One of the hardest and most important things I learned over the past few years is that sometimes you have to let go of people in your life whether it’s in your personal or professional life, because you need to honor and respect yourself first.
Here are a few things that are worth ending a relationship over without having guilt. Sure you may be sad but it’s important to have boundaries and only allow people in your life who you implicitly trust and who you know want the best for you. Think about these when you’re contemplating saying goodbye to someone either personally or professionally.
- Your intuition is telling you that something is off
- You feel bad about yourself or you notice your guard is up when you’re with them
- You feel disrespected, undervalued and dismissed in the relationship
- You feel like you give more than they do in the relationship
- They display narcissistic or selfish qualities
- They lack empathy
- They are passive aggressive
- They insult you
- You feel they don’t support your growth and happiness
- You sense they aren’t one of your cheerleaders and instead seem to relish in your failures and hardships
- You hear they talk about you behind your back or they gossip about other people to you
- They don’t value you or your time
- The relationship is one sided, they only talk about themselves and never ask about your life
- You have nothing or little in common anymore
- You don’t trust them
I want to talk about the trust one for a minute having been stabbed in the back by a number of close friends not long ago.

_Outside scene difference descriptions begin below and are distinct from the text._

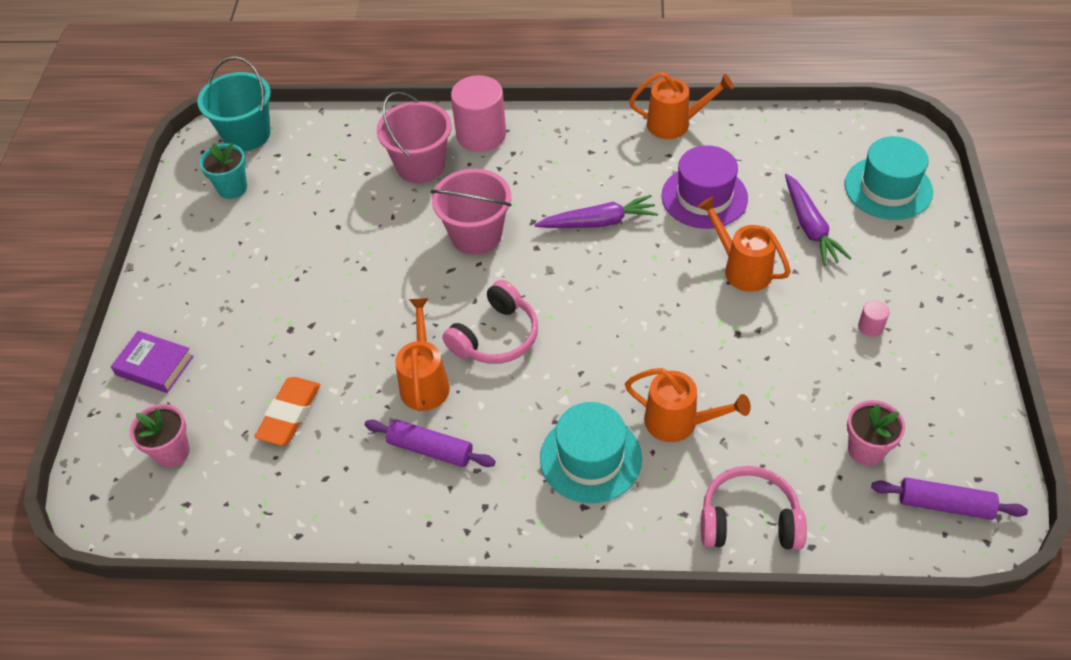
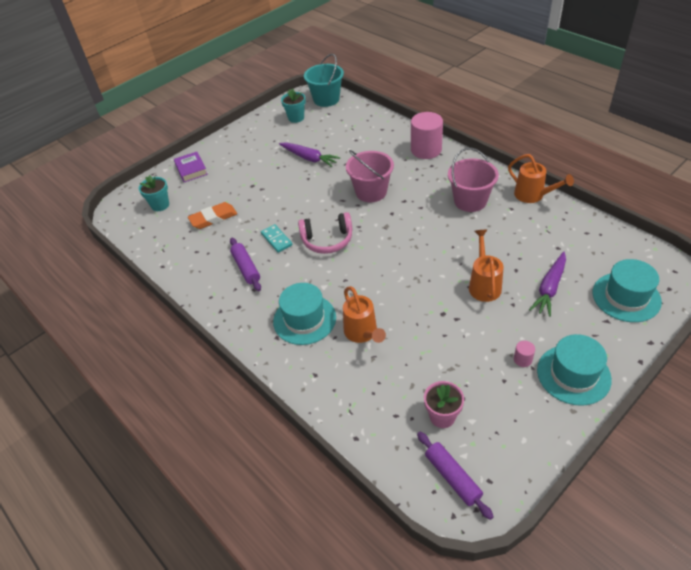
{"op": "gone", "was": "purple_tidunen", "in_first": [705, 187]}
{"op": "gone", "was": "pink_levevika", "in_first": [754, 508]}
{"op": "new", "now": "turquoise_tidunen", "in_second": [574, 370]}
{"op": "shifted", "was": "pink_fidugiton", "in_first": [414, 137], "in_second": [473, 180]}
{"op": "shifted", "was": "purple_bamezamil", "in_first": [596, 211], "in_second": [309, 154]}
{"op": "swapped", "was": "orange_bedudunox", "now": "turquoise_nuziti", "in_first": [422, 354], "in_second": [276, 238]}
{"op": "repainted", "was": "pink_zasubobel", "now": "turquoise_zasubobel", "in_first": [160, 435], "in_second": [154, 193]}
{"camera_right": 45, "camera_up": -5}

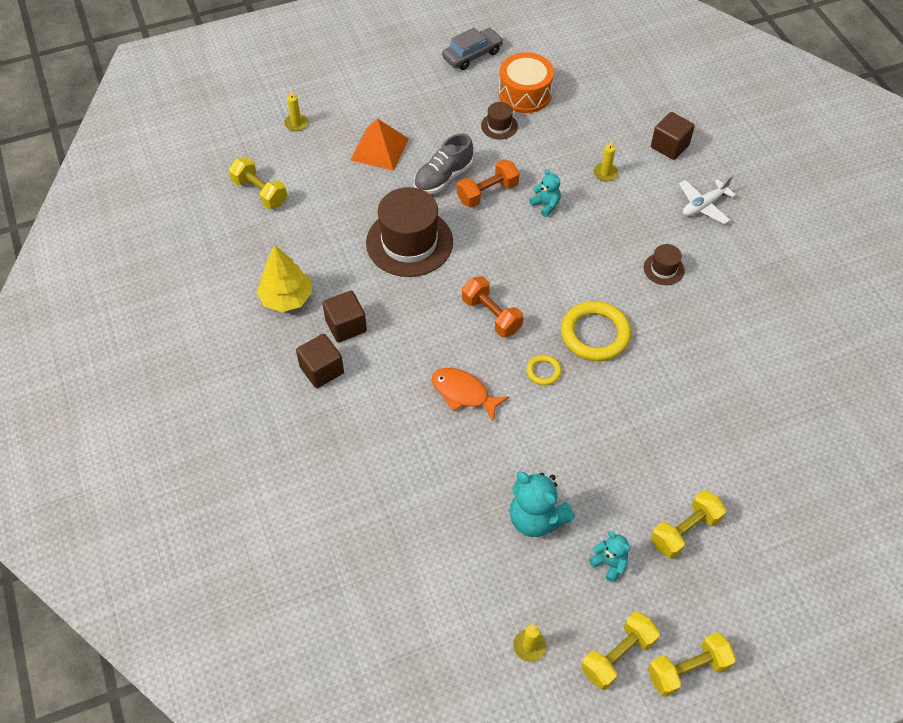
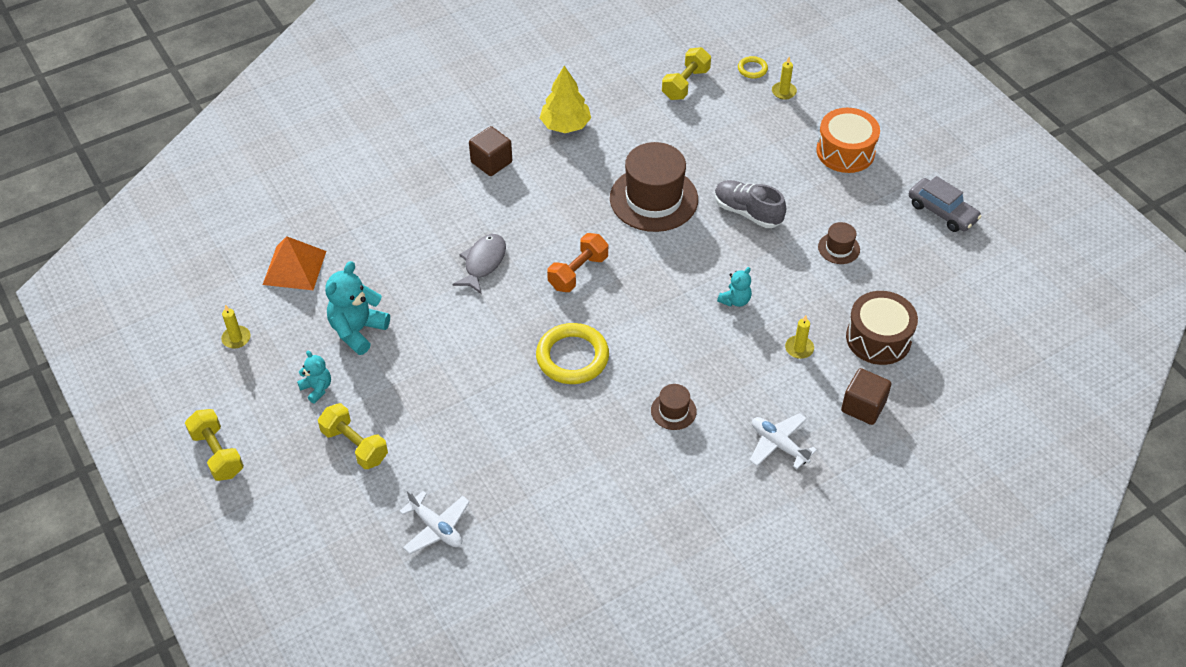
{"op": "gone", "was": "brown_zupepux", "in_first": [344, 316]}
{"op": "gone", "was": "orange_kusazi", "in_first": [488, 183]}
{"op": "gone", "was": "yellow_kusazi", "in_first": [620, 650]}
{"op": "new", "now": "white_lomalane", "in_second": [434, 522]}
{"op": "new", "now": "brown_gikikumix", "in_second": [882, 328]}
{"op": "shifted", "was": "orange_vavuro", "in_first": [380, 144], "in_second": [294, 263]}
{"op": "shifted", "was": "orange_gikikumix", "in_first": [526, 82], "in_second": [848, 140]}
{"op": "shifted", "was": "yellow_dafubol", "in_first": [543, 370], "in_second": [753, 67]}
{"op": "repainted", "was": "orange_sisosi", "now": "grey_sisosi", "in_first": [470, 395], "in_second": [479, 264]}
{"op": "rotated", "was": "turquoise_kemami", "in_first": [610, 557], "in_second": [314, 377], "clockwise": -75}
{"camera_right": 80, "camera_up": -5}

A friend is supposed to be someone with whom you can share your secrets and someone you know will have your back, no matter what.
If a person betrays your confidence multiple times or lets you down, then they’re not your friend anymore, period.
We all vent to our friends and sometimes this includes talking about another friend. There’s a huge difference between sharing your concerns about something of concern going on with one of your friends or even blowing off some steam over an argument and complaining about someone behind their back. Gossip is ugly and hurtful.
It’s important to know that you’re valued and loved in your friendships, and when you’re not, it may be time to cut your losses.
It is not an easy decision to let someone who you care about go – so take your time in thinking about how you want to handle a situation like this.
I let go of many people over the past year because I finally put up boundaries in my life. I decided that keeping my circle small and having a group of friends and professional colleagues who I can implicitly trust was better for me than watching my back or worrying about someone’s motives. I also become much more private and cautious of others.
It’s okay to say goodbye to people in your life. Some relationships are not meant to last forever and people come into (and out of) your life for many reasons, including to teach you lessons.
In addition, as we change and grow, so does the company we keep and that’s okay too.
Knowing when to walk away from a relationship and when to invest more time and energy into one is an incredibly important skill to cultivate. Unfortunately sometimes we have to learn this the hard way.
Be thankful for all of the wonderful people you do have in your life. A smaller circle is a good thing.